• [TASK TO COMPLETE]: The lines to be copied are those below that contain "dfsg".
[[ RECORDS SHOWN, beginning ]]
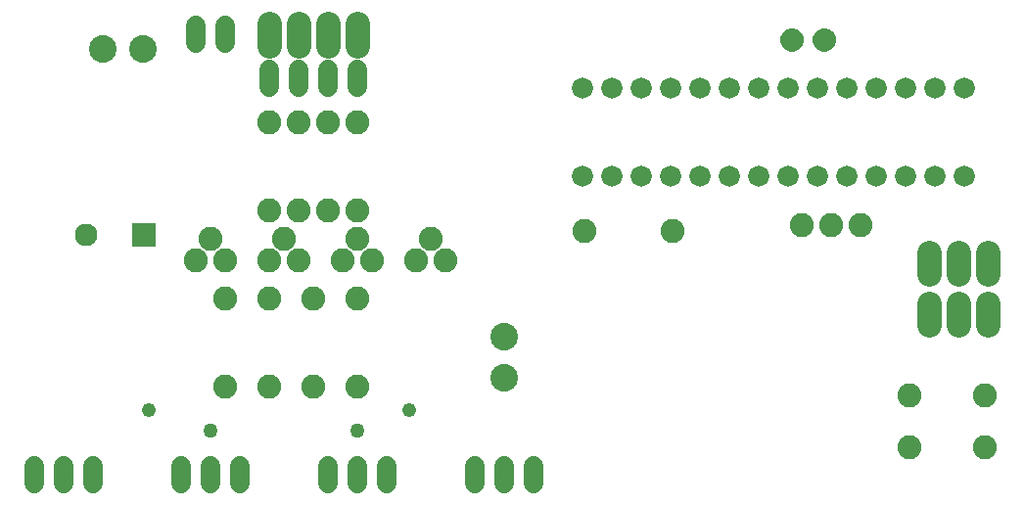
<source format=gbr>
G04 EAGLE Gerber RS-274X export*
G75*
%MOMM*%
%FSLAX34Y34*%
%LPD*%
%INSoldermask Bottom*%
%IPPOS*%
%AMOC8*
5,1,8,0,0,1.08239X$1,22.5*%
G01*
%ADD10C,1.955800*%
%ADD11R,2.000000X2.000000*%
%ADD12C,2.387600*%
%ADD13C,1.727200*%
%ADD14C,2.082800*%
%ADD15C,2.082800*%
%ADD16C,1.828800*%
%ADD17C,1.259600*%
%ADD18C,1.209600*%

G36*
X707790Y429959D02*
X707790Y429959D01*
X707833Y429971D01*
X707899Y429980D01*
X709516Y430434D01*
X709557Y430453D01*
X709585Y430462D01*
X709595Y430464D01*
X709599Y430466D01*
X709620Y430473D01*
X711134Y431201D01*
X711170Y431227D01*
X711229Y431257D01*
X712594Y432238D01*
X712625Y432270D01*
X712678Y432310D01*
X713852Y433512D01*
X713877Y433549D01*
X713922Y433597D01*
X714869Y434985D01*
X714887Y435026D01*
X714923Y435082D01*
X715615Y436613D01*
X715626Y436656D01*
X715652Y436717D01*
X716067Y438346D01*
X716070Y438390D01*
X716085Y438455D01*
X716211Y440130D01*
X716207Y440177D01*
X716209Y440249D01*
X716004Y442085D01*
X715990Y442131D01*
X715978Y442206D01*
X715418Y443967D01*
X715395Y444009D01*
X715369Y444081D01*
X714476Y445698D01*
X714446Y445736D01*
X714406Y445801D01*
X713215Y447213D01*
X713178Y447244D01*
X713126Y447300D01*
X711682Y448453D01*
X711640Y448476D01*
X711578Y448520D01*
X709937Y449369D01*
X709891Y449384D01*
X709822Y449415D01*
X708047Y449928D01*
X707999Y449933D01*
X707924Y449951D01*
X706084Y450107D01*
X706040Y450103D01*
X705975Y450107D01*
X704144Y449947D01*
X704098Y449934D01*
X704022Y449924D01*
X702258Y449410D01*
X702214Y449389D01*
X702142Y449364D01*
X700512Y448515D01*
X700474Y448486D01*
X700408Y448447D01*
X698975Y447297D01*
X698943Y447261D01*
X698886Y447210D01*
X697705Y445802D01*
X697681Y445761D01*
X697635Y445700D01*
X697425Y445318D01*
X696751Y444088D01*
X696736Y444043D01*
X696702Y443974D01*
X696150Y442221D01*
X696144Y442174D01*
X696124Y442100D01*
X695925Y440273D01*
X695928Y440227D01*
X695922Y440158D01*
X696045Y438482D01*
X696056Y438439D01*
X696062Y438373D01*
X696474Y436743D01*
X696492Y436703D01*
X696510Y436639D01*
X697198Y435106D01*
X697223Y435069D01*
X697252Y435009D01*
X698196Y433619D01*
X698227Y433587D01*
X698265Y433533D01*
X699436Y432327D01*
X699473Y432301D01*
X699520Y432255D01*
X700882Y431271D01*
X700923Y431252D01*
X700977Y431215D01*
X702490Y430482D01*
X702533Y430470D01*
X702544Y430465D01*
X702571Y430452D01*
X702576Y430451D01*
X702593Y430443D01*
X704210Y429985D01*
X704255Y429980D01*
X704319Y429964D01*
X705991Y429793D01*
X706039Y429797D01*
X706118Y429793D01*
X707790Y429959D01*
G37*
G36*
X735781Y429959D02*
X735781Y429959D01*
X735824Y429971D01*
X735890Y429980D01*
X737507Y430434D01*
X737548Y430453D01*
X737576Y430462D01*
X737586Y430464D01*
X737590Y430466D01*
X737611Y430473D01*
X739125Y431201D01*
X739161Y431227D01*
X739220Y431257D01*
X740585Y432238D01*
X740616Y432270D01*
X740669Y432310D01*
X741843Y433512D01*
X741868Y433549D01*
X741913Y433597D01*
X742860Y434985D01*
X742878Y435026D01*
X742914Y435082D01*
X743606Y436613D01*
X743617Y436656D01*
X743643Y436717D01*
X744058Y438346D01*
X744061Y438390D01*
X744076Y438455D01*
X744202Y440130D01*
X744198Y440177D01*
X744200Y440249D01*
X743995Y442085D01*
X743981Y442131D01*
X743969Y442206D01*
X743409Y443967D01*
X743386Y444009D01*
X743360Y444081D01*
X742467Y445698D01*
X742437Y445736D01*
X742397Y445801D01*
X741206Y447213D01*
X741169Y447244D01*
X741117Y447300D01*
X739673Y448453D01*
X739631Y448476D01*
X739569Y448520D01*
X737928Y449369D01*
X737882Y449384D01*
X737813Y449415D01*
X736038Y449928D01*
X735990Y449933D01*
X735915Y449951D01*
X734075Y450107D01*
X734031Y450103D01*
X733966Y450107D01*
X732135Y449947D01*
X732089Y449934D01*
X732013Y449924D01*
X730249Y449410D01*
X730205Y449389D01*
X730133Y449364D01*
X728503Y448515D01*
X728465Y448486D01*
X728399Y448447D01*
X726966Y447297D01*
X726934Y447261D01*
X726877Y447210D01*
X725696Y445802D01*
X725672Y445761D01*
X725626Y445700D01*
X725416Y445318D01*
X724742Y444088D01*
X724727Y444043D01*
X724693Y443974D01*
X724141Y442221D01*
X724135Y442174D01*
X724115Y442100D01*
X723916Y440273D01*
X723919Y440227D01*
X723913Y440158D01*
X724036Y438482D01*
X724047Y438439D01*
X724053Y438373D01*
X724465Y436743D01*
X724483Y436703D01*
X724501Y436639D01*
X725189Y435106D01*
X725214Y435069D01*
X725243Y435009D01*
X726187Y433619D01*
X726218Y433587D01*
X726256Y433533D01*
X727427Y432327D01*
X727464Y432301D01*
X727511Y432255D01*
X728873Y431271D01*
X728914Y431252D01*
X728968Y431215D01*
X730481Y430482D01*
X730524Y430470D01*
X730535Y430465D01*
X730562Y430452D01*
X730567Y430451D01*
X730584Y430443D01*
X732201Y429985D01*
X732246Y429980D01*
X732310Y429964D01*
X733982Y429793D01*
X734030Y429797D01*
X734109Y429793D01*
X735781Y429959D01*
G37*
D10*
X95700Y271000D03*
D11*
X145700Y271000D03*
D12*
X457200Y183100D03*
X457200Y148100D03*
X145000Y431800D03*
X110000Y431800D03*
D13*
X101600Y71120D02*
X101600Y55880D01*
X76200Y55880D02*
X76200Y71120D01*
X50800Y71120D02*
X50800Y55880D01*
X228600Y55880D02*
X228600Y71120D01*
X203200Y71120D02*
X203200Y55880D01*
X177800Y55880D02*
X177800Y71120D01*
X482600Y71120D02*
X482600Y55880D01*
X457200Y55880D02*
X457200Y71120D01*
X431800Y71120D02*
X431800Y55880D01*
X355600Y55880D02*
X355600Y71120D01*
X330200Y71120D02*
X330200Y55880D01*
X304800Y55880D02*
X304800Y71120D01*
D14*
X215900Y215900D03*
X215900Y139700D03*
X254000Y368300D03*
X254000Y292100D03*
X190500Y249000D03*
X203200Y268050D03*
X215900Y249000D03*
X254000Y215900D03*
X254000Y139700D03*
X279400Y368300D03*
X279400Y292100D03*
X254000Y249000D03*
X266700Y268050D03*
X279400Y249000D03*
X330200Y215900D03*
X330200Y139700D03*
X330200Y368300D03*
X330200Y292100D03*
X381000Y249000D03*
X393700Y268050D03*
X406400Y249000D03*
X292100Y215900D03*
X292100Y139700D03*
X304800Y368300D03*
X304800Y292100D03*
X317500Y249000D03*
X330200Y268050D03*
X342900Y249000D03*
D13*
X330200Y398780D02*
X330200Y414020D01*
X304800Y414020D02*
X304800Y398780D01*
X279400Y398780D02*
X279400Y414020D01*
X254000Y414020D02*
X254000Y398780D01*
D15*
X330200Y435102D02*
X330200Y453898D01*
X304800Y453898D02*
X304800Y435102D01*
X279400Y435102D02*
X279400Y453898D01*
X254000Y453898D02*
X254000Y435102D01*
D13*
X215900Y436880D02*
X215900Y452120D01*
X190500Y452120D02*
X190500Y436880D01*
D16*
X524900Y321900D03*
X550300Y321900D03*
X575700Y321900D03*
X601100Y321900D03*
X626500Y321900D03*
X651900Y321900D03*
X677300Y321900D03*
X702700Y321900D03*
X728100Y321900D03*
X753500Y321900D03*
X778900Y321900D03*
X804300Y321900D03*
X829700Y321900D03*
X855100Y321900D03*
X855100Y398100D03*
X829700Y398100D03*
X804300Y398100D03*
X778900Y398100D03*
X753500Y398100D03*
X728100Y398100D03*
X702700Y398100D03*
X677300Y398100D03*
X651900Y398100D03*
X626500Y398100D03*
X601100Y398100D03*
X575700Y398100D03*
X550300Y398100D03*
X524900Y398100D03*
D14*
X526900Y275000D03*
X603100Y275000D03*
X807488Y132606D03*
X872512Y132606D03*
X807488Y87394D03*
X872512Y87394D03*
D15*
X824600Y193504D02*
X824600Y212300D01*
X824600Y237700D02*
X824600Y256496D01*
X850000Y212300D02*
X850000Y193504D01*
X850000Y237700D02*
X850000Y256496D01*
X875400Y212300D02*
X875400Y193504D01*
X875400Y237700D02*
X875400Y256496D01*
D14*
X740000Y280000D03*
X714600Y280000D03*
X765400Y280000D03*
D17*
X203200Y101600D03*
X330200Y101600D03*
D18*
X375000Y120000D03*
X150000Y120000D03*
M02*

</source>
[[ RECORDS SHOWN, end ]]
[[ RECORDS SHOWN, beginning ]]
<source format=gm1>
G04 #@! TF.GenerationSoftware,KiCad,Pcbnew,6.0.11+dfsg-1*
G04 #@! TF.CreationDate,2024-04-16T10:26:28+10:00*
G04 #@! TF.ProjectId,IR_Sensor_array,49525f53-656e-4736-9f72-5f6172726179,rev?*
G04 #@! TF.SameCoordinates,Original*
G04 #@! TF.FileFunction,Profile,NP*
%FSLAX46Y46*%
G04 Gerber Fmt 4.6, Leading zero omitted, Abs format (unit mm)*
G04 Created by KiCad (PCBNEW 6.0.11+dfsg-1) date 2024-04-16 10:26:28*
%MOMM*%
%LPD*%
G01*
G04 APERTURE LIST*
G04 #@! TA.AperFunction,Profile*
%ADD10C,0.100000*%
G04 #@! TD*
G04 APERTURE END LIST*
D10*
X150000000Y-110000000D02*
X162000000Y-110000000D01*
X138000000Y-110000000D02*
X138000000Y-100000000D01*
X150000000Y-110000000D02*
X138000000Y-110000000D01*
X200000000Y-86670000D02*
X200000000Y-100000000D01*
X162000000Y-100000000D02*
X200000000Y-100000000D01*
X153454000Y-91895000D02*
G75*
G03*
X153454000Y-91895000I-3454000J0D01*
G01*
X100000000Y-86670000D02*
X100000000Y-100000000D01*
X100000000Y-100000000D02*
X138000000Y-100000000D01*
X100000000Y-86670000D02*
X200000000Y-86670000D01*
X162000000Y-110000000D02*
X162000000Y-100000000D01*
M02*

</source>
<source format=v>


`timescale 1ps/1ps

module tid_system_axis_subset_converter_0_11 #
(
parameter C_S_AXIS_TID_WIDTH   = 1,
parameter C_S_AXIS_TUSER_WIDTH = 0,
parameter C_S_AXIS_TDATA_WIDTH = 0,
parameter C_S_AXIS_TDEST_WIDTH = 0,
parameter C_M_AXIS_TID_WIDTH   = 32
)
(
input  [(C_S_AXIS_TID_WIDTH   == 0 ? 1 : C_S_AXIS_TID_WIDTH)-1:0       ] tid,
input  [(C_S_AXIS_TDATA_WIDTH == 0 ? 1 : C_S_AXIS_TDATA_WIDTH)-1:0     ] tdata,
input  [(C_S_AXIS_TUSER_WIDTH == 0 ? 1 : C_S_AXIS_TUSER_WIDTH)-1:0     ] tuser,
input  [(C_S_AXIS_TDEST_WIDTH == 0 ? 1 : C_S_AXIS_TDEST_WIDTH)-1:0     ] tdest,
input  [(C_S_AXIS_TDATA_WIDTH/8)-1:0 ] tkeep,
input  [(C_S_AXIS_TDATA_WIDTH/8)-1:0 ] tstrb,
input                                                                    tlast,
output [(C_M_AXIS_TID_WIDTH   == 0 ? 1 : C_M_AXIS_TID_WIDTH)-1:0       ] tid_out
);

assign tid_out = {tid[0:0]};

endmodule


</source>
[[ RECORDS SHOWN, end ]]
[[ RECORDS SHOWN, beginning ]]
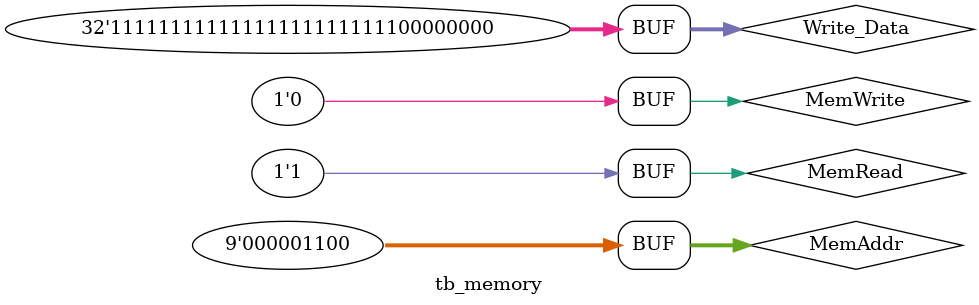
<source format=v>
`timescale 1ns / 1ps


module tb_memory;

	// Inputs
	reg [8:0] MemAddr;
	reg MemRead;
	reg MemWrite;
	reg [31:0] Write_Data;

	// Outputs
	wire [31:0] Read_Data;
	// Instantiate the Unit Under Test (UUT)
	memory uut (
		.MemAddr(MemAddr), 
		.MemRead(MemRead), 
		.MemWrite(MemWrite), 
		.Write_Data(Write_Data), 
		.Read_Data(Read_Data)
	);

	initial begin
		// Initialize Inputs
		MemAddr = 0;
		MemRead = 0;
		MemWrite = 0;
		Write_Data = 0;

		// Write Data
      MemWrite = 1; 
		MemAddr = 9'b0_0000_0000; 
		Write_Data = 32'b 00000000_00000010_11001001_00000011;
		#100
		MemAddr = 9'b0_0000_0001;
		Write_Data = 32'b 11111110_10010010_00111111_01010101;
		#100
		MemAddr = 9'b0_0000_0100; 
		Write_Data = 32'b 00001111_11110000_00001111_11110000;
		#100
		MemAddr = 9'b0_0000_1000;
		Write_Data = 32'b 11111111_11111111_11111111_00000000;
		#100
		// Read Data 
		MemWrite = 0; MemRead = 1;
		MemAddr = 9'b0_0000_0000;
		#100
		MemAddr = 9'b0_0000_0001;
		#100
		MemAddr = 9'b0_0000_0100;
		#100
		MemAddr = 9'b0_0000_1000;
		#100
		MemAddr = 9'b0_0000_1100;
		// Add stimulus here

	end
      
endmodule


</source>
[[ RECORDS SHOWN, end ]]
• [THE COMPLETED TASK]:
G04 #@! TF.GenerationSoftware,KiCad,Pcbnew,6.0.11+dfsg-1*
G04 Created by KiCad (PCBNEW 6.0.11+dfsg-1) date 2024-04-16 10:26:28*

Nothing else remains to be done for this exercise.